*SOURCE TEXT*:

Blog Archive

Blog Archive – July, 2019

Radio on Tap: The Power of the Human Voice

July 15, 2019

by Barbara Nimri Aziz

Heard “Trader Joe’s” podcast yet? I don’t know who might listen to a 22-minute corporate ad. But, given how cool podcasts have become: hey, that sounds inviting. The idea is also an implicit endorsement for radio-- because that’s where podcasting originated. Yes.

            I don’t want to disenchant young progressives for whom podcasts are their go-to listening medium today. It likely wouldn’t concern them in any case that in fact these phone-friendly popular audio items are little more than archived radio productions. They follow basic principles developed by radio hosts and editors over the years-- many years.

            I’m not here to knock podcasting; not at all’; podcasts are a welcome advance, a real boon for radio broadcasting. Still evolving, radio has conscripted a generation who twenty-five years ago listened to sound productions only in a car, or (as teenagers) from a boom box at the beach.

            Today’s listeners don’t dial into 99.5 FM or 800 AM. Through iTunes or another app, they locate an amusing podcast among a list of hundreds (thousands?) of podcast subjects or sites. Many of those are original radio productions adapted to a podcast format, packaged into serials that can be subscribed to, listened to for a while then picked up later. Everything’s portable—not only in your car, but in your pocket phone while traveling to work by train or subway car.

            So the medium of radio not only survives; it’s evolving too, using the latest technology to reach into every phone.

            How has radio’s appeal endured? Simply because radio builds on its quintessential feature-- intimacy. Besides its proven versatility, radio invites us in. Yes, it may stimulate us with flute solos, sitar ragas, blues and R&B, Brahms sonatas or inventive hip-hop poetry. More poignantly, radio taps our deep human need for the voices of others. It’s often a very private experience, attested by the ubiquity of slinky earbuds and chunky wireless headphones that envelope each wearer in his and her personal world.

            Many are unfamiliar with a piece of household furniture known as an FM radio receiver -- like the Jackson Bell 1930s ‘cathedral’ style countertop item . You’ll find other classics such as Bakelite radios and transistors on vintage radio sites for broadcasting aficionados from the era bypassed by the current generation-- like the dial-up phone that was plugged into a wall!

*EXERCISE TASK A*:
From the radio blog post, retype the passage starting with "I’m not here" and going on through "or subway car.".
*EXERCISE TASK B*:
Answer these questions from the radio blog post:
(i) How long is the Trader Joe's podcast?
(ii) What does the post name as radio's quintessential feature?
(iii) In what style is the Jackson Bell 1930s countertop radio described?

*RECORDS SUPPLIED*:

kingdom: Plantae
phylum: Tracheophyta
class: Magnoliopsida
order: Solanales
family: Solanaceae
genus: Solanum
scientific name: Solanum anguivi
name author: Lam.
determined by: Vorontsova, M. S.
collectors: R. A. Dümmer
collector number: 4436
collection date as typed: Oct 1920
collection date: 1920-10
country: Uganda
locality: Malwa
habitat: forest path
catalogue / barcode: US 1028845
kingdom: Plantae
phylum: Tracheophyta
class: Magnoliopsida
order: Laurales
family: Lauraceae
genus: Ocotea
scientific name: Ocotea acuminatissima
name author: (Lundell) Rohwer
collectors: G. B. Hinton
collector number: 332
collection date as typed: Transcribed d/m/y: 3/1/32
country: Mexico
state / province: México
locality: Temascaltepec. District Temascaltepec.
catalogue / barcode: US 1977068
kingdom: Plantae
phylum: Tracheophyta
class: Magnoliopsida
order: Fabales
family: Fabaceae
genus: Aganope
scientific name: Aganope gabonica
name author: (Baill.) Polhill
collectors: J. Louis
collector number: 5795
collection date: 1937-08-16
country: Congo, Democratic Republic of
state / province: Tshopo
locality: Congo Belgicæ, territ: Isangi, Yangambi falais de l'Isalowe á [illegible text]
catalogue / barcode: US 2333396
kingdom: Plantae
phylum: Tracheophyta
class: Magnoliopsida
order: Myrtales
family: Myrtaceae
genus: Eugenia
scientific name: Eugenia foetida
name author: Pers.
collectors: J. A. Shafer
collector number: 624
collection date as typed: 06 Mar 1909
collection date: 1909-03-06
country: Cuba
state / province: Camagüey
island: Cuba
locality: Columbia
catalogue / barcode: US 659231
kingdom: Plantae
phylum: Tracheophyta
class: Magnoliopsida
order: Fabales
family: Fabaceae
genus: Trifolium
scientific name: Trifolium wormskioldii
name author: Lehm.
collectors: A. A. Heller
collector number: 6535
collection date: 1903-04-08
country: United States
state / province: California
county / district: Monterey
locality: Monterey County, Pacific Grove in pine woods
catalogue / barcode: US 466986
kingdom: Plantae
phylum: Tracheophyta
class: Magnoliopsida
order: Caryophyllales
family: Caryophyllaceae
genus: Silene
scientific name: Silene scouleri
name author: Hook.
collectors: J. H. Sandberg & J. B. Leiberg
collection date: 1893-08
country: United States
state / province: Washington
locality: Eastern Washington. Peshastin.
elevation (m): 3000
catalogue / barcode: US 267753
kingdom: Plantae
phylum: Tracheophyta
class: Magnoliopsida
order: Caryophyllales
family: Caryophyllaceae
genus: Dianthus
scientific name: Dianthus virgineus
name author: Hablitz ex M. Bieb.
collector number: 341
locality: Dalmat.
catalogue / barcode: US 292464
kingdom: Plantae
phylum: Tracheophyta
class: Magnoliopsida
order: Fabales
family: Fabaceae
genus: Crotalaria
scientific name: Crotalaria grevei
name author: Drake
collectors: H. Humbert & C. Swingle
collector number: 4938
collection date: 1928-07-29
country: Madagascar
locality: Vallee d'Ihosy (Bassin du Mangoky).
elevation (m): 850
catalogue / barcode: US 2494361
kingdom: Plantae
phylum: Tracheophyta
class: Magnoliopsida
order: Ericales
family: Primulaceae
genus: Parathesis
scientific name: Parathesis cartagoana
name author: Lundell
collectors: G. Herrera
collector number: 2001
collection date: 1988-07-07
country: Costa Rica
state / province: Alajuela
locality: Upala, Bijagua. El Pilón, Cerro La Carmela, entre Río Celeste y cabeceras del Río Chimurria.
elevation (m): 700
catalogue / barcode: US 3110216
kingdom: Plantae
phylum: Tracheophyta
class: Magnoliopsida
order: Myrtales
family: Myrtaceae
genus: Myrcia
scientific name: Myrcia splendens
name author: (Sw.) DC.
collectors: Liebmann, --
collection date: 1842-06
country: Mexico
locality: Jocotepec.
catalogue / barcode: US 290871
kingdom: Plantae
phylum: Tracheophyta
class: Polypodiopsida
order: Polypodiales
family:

*OUTPUT A*:
I’m not here to knock podcasting; not at all’; podcasts are a welcome advance, a real boon for radio broadcasting. Still evolving, radio has conscripted a generation who twenty-five years ago listened to sound productions only in a car, or (as teenagers) from a boom box at the beach.

            Today’s listeners don’t dial into 99.5 FM or 800 AM. Through iTunes or another app, they locate an amusing podcast among a list of hundreds (thousands?) of podcast subjects or sites. Many of those are original radio productions adapted to a podcast format, packaged into serials that can be subscribed to, listened to for a while then picked up later. Everything’s portable—not only in your car, but in your pocket phone while traveling to work by train or subway car.

*OUTPUT B*:
(i) 22 minutes
(ii) Intimacy
(iii) 'Cathedral' style